- _Directions for this task_: Only lines holding "inside" are wanted; copy each of them from the records below.

Dataset items:
-- Opening Marker --
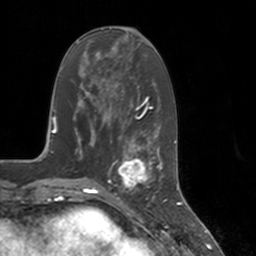
Breast MRI, one axial slice. Position 57 of 160 along the scan axis. Cropped to one breast. Dynamic contrast-enhanced series, time point 2 of 7 at this slice position (early post-contrast). 3 T. TE 1.8 ms, TR 4 ms. 256 × 256 image matrix. Female patient.
Annotated regions visible in this slice (semi-automatically segmented with operator editing):
- enhancing-tissue mask used for the functional tumour volume (all voxels passing the contrast-enhancement thresholds inside the analysis volume; usually the tumour): box from (x=113, y=147) to (x=155, y=197) px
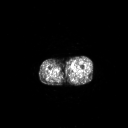
FDG PET of an extremity soft-tissue mass (from a PET/CT study), one axial slice. Slice 235 of 267 in the series (ordered by position). 3.27 mm slice thickness. 128 × 128 image matrix, field of view 700 × 700 mm. Male patient, age 48 years. From the clinical record (not read from this slice): histological type: pleiomorphic leiomyosarcoma; grade: high; site of the primary tumour: left thigh.
Structures marked on this image (expert contour drawn on MRI and transferred to this co-registered scan by the dataset authors):
- gross tumour volume including surrounding oedema: box from (x=70, y=65) to (x=74, y=69) px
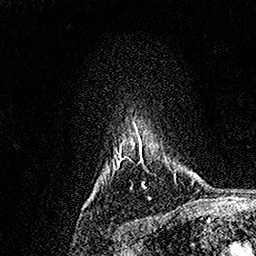
Breast MRI, one axial slice. Position 140 of 158 along the scan axis. Cropped to one breast. Dynamic contrast-enhanced series, time point 2 of 7 at this slice position (early post-contrast). 1.5 T. TE 3.5 ms, TR 7.2 ms. 1 mm slice thickness. 256 × 256 image matrix, field of view 165 × 165 mm. Female patient.
Annotated regions visible in this slice (semi-automatically segmented with operator editing):
- enhancing-tissue mask used for the functional tumour volume (all voxels passing the contrast-enhancement thresholds inside the analysis volume; usually the tumour): bounding box (x1, y1, x2, y2) in pixels: (113, 123, 146, 188)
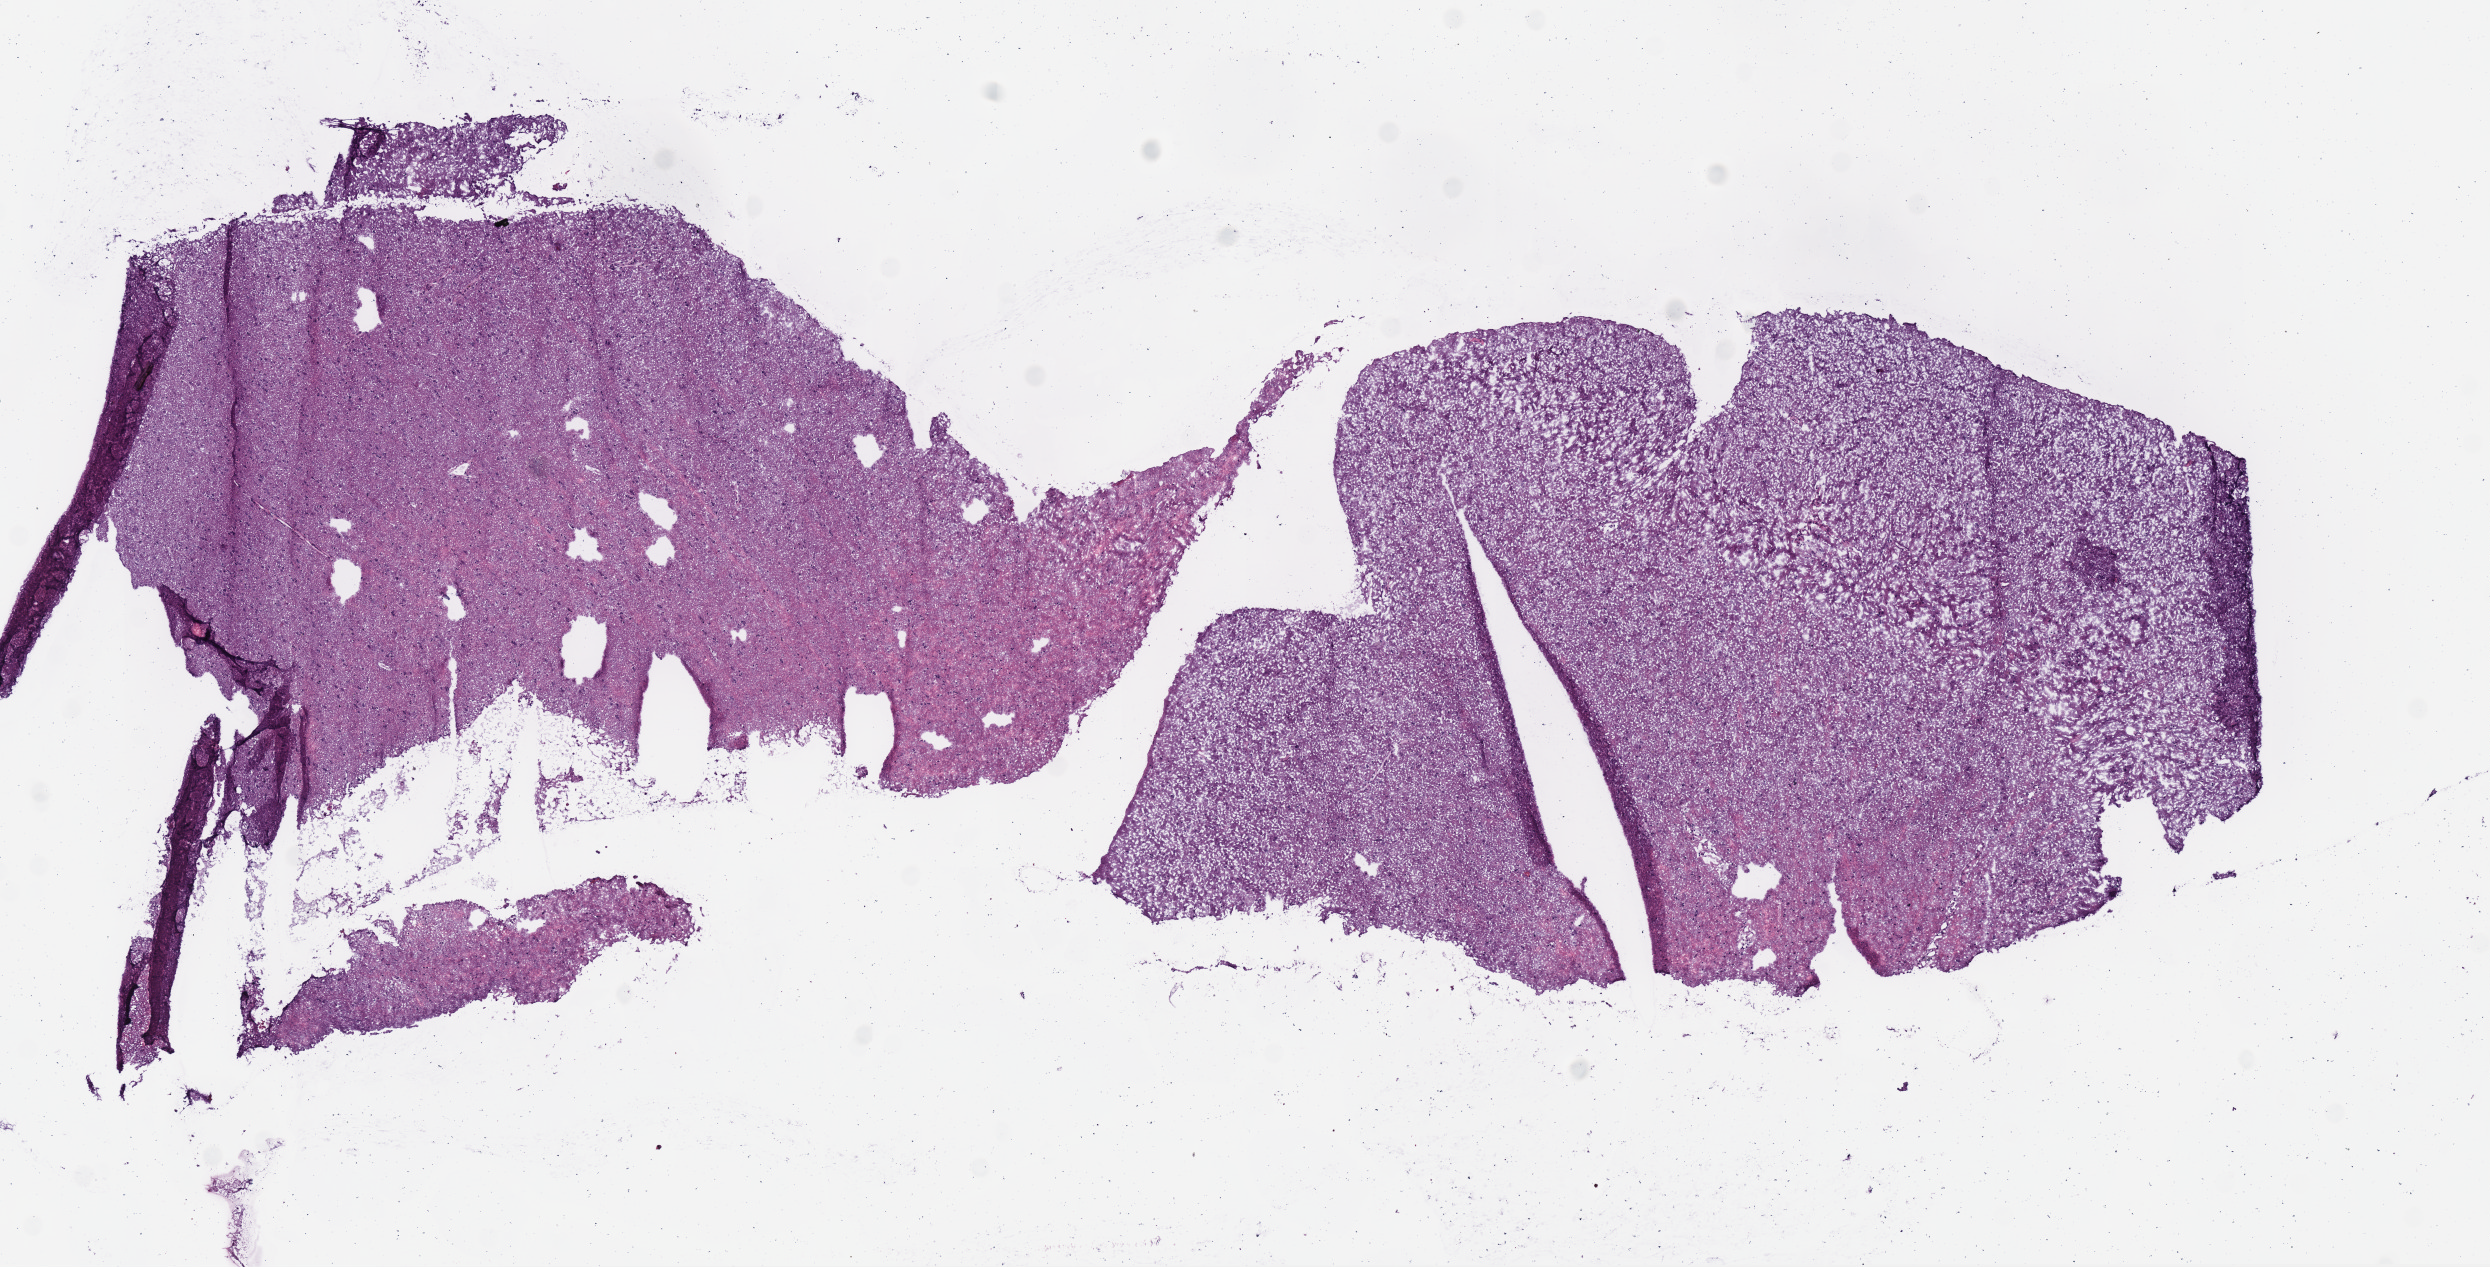
H&E-stained whole-slide image, low-resolution overview of the scanned area, about 9.8 x 5.0 mm (acquisition: 40x scan); frozen section from the bottom of the tissue portion; brain, primary tumour sample. Patient: male, age at initial diagnosis 62 years.
Pathologic diagnosis: Oligodendroglioma, NOS.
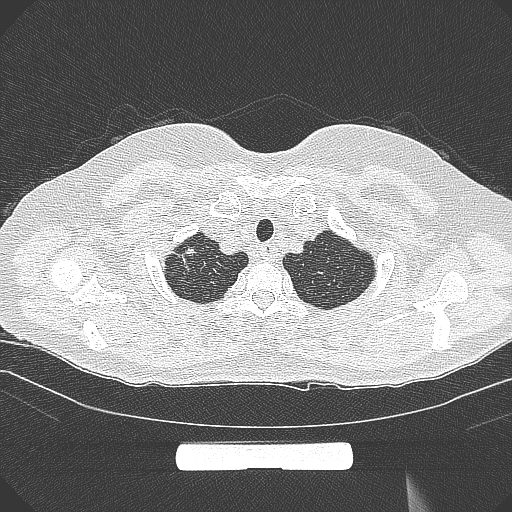
Chest CT, one axial slice. Position 266 of 295 along the scan axis. 120 kVp. Lung window (W 1500 / L -600 HU). 1 mm slice thickness. 512 × 512 image matrix, field of view 369 × 369 mm. Female patient, age 58 years. Case-level facts recorded for this patient, not image findings: clinical TNM (as recorded): T1b N0 M0.
Outlined on this slice (rectangle marked by the reading radiologist):
- lung tumour (recorded histology: adenocarcinoma): bounding box <174,242,206,283> (left, top, right, bottom; pixels)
-- Closing Marker --
- _Answer space_:
- enhancing-tissue mask used for the functional tumour volume (all voxels passing the contrast-enhancement thresholds inside the analysis volume; usually the tumour): box from (x=113, y=147) to (x=155, y=197) px
- enhancing-tissue mask used for the functional tumour volume (all voxels passing the contrast-enhancement thresholds inside the analysis volume; usually the tumour): bounding box (x1, y1, x2, y2) in pixels: (113, 123, 146, 188)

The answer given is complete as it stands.